El ojo vivo de un chipirón
Día 6. El calamar es el único animal que estando muerto aún está un poco vivo. La iridescencia de su piel, que aún cambia de color después de horas, es de una belleza inquietante. El ojo, un órgano de proporciones descomunales en relación con su cuerpo, sorprende con el nácar más puro bordeando el negro más absoluto. Isaac Loya apenas templa al fuego de su Real Balneario de Salinas esos chipirones casi vivos. Si la clásica receta asturiana, 'afogaos', fue un descubrimiento de juventud equiparable a las lecturas de Conrad, los de este final de viaje cantábrico aportan un fin insuperable.

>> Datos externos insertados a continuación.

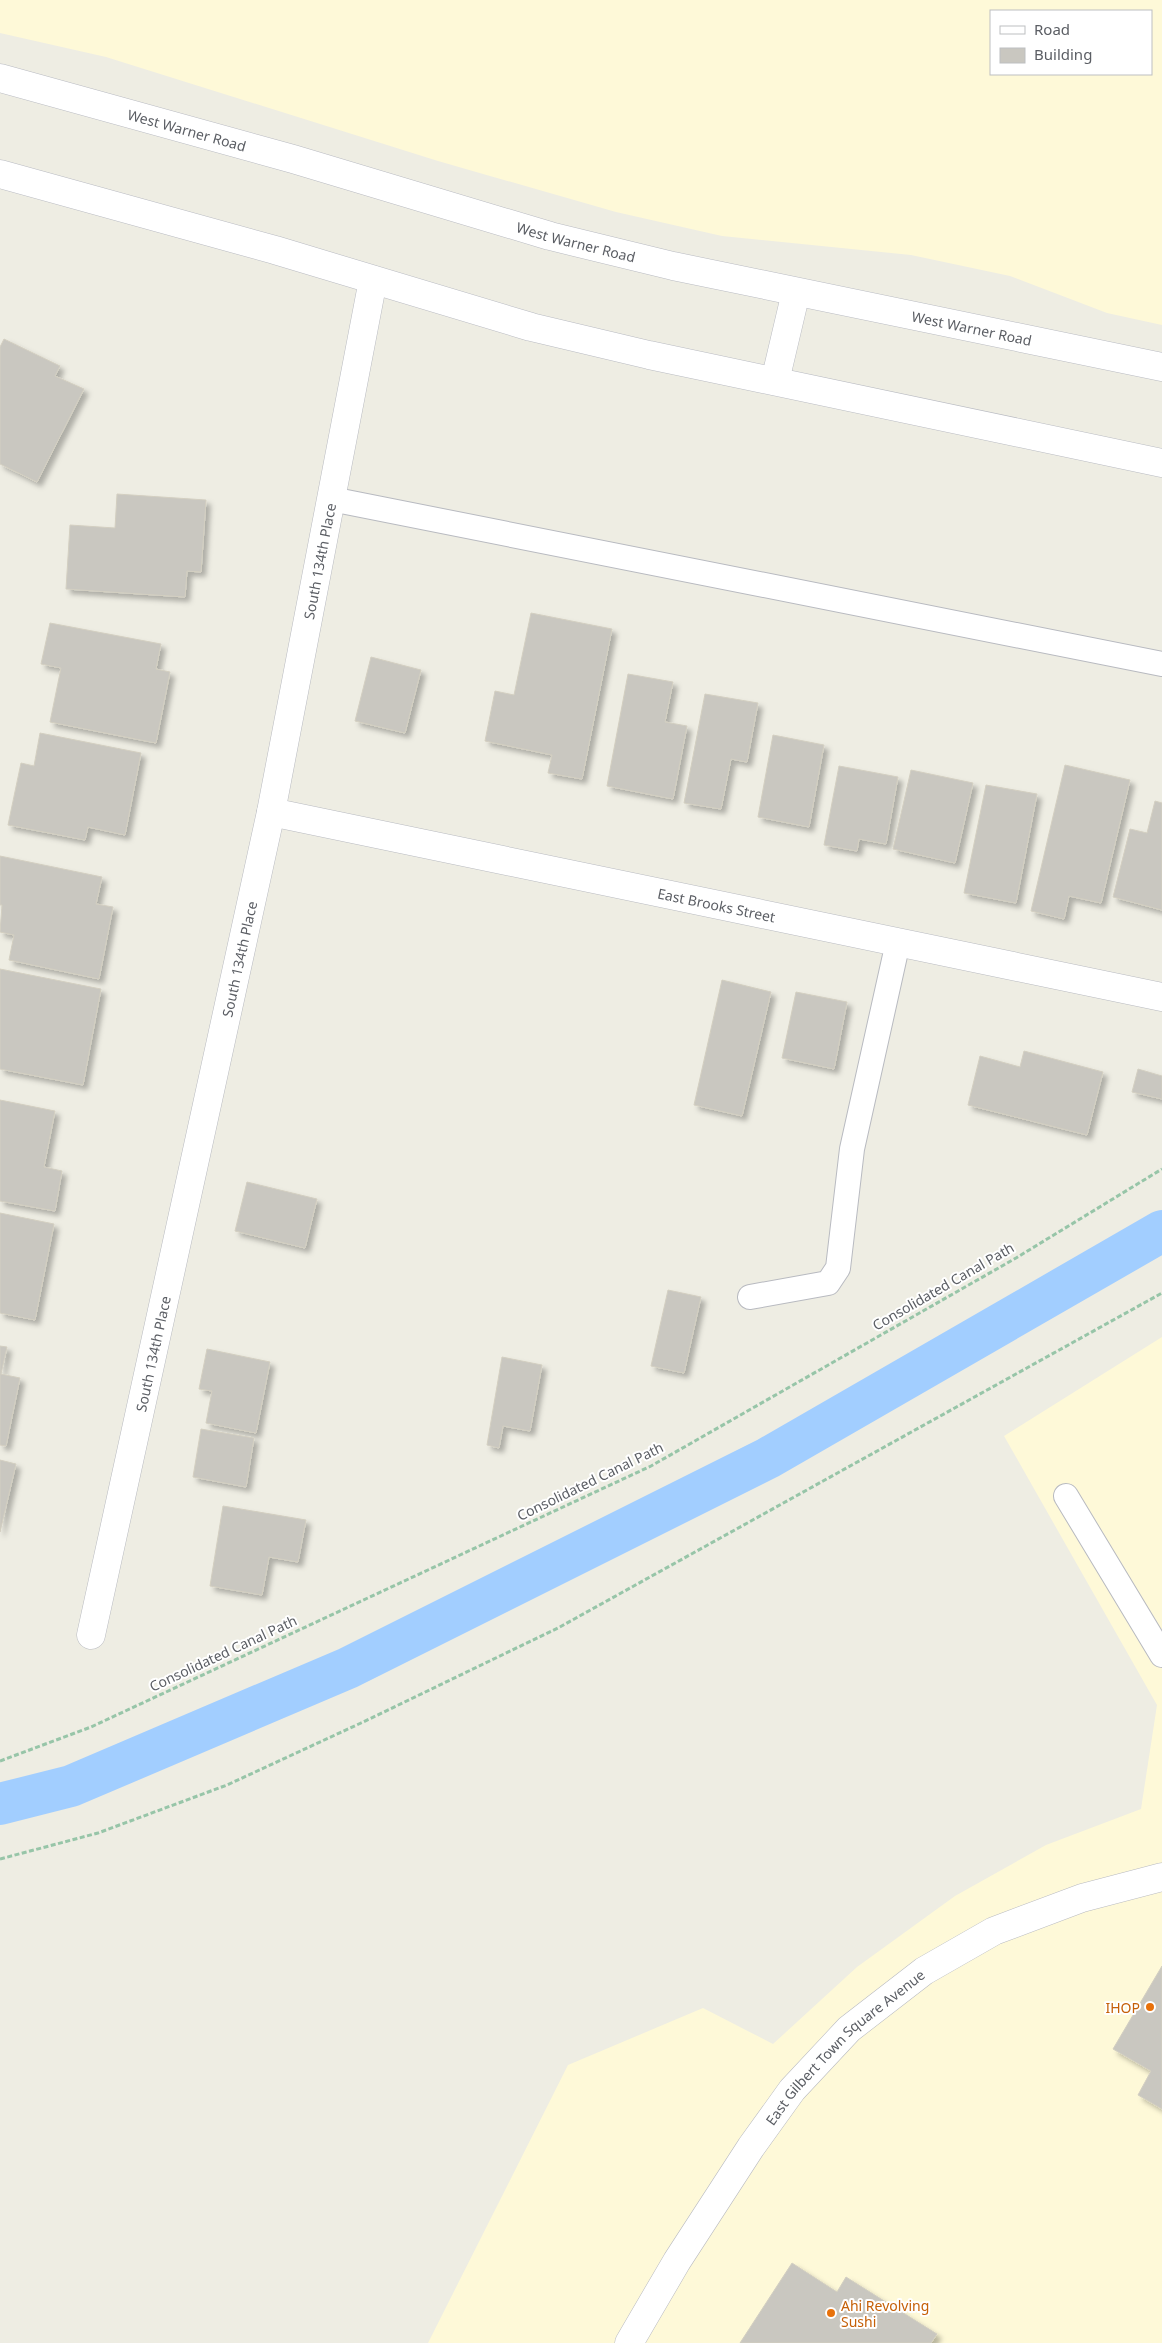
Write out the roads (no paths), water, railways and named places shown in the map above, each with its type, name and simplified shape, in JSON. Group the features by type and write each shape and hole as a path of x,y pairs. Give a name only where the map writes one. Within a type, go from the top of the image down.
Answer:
{"street":[{"name":"West Warner Road","path":"0,78 292,159 550,236 673,266 1162,367"},
{"path":"0,174 276,250 531,327 649,355 1162,463"},
{"name":"South 134th Place","path":"91,1635 271,812 373,280"},
{"path":"776,381 796,292"},
{"name":"East Brooks Street","path":"271,812 1162,997"},
{"name":"East Gilbert Town Square Avenue","path":"629,2343 677,2261 751,2148 792,2090 849,2029 924,1971 994,1931 1082,1898 1162,1877"}],"lane":[{"path":"331,499 1162,664"},
{"path":"750,1297 828,1283 838,1268 852,1149 898,942"},
{"path":"1066,1496 1162,1655"}],"waterway":[{"path":"0,1804 71,1786 348,1668 768,1458 1162,1231"}],"place":[{"name":"IHOP","path":"1150,2007"},
{"name":"Ahi Revolving Sushi","path":"831,2313"}]}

Los comedores de ojos de esta historia se desplazan de Este a Oeste, a la inversa que los bonitos. Como ellos, viajan y comen sin parar, como si la pulsión de hacerlo viniera de la mismísima hélice del ADN. No hay criatura marina que desprecien. Como los bonitos, son aventureros de los mares, migrantes en busca de omega 3. Quizás se los encuentren algún día.